Forum - Gesenkte Hörner im Jahr des Ochsen
Xi Jinping ist überall: In China kann man auch Geschirr mit dem Konterfei des Staatspräsidenten bekommen. © Mauritius Images/Lou Linwei/Alamy

Mit dem neuen amerikanischen Präsidenten Joe Biden hat sich der Tonfall zwischen China und den USA wieder zivilisiert. Das sieht auch Peking so. Der Konflikt zwischen der aufsteigenden Weltmacht China und der absteigenden Weltmacht USA ist jedoch sichtbarer denn je. Denn nach der Coronapandemie beginnen die USA das chinesische Jahr des Ochsen angeschlagen und China selbstbewusst.

Frank Sieren01.04.2021

Das ist für die Welt erst einmal eine große Erleichterung. In seiner ersten außenpolitischen Rede schlägt der neue amerikanische Präsident Joe Biden einen ganz anderen Ton als sein Vorgänger Donald Trump an. Für ihn ist China kein „Feind“, den es „einzudämmen“, zu „bekämpfen“ oder „auszugrenzen“ gilt und gegen den man „Sanktionen verhängen muss“, weil „China unser Land vergewaltigt“, wie Donald Trump es formuliert hat.

China ist für Biden auch kein „systemischer Rivale“, wie es die EU formuliert, sondern der „ernstzunehmendste Wettbewerber“, ein Land mit „wachsenden Ambitionen, die Vereinigten Staaten herauszufordern“, allerdings sehr wohl Teil einer neuen Entwicklung des weltweit „stärker werdenden Autoritarismus, dem man sich entgegenstellen muss“. In diesem Zusammenhang nennt Biden sogar zuerst Russland und dann China.

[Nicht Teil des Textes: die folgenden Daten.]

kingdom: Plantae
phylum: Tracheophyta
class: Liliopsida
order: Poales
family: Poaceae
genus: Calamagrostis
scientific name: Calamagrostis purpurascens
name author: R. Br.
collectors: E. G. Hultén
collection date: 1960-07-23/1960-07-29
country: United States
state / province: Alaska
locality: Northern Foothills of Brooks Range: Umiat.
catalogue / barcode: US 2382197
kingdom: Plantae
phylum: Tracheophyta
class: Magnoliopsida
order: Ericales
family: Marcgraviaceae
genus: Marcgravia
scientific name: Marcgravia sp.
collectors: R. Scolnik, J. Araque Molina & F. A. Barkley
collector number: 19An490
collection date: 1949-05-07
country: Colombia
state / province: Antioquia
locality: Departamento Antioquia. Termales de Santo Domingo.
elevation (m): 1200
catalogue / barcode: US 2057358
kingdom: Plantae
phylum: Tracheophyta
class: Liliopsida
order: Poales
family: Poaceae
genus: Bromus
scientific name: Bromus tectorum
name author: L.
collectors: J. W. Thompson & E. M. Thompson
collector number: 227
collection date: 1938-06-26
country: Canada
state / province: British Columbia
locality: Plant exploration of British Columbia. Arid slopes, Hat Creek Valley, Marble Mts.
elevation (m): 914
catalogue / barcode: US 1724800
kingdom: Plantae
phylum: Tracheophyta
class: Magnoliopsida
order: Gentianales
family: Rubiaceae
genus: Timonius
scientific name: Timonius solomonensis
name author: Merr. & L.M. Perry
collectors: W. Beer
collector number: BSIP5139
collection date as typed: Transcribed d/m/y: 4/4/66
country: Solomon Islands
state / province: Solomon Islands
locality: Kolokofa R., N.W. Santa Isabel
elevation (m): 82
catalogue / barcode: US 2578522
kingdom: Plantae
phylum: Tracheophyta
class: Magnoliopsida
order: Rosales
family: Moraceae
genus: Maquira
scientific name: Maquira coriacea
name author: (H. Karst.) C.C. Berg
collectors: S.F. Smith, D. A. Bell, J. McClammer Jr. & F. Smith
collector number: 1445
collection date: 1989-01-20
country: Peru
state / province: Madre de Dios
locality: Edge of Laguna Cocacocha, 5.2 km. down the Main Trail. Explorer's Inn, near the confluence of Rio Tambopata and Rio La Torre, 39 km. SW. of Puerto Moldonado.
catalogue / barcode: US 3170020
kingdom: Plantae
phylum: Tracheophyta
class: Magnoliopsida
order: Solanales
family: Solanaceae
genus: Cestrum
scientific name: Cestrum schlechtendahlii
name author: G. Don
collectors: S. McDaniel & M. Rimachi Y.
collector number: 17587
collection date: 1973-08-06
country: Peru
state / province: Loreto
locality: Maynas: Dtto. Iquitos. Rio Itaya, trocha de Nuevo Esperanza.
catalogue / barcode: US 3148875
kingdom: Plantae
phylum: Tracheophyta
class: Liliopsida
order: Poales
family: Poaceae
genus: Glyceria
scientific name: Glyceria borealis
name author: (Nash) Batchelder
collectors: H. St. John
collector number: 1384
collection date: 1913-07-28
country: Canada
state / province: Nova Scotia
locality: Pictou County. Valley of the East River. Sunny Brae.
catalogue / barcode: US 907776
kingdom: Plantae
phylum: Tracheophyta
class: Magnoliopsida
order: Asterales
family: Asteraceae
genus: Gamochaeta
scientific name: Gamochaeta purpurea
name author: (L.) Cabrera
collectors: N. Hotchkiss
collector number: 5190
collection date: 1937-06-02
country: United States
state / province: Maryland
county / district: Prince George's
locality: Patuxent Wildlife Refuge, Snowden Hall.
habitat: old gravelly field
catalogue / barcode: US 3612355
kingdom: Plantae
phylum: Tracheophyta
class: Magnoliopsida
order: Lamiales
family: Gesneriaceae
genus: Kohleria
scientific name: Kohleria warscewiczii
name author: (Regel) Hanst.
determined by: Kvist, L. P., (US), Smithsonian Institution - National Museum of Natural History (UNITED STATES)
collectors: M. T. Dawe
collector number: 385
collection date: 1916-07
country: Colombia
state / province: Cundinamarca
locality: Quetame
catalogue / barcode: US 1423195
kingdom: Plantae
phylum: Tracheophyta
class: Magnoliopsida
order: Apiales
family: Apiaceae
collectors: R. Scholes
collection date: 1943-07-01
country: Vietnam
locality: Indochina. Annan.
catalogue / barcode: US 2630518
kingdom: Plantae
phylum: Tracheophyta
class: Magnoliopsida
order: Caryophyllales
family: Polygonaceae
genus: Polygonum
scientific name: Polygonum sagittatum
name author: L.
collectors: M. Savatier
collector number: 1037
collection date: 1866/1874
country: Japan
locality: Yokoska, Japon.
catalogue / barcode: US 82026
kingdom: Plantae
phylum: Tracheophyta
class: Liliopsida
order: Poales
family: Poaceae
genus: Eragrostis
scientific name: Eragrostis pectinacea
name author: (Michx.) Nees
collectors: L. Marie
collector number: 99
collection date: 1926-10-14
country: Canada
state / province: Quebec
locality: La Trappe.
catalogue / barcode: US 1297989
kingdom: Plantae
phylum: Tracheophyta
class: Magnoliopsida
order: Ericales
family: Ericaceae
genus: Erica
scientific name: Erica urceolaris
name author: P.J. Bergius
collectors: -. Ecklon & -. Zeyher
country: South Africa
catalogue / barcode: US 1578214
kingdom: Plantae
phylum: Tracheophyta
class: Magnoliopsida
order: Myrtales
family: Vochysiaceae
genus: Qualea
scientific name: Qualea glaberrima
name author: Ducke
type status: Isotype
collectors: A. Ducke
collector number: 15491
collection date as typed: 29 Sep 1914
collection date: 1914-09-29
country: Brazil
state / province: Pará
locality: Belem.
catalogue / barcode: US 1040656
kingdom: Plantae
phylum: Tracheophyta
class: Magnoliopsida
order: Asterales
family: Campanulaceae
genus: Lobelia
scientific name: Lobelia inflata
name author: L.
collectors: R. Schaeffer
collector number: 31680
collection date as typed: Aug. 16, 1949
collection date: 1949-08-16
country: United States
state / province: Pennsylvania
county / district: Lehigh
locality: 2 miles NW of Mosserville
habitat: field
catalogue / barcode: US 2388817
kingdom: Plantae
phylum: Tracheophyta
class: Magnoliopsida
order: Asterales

Die zweite gute Nachricht: Der neue US-Präsident will keine amerikanischen Alleingänge mehr, sondern „Schulter an Schulter“ mit seinen Partnern „den Muskel demokratischer Allianz wiederaufbauen“.

Wirtschaftliche Kooperation stärken

Zu den dazu notwendigen Kompromissen mit den Partnern in Europa scheint Biden, anders als Trump, bereit zu sein. „Die Freiheit verteidigen, sich für Chancengleichheit stark machen, die universellen Menschenrechte hochhalten, die Rechtsstaatlichkeit respektieren, jeden Menschen mit Würde behandeln“, sollen die Ziele aller demokratischen Staaten sein. Und die will er vor allem durchsetzen, indem er „Gegner und Wettbewerber diplomatisch einbindet“.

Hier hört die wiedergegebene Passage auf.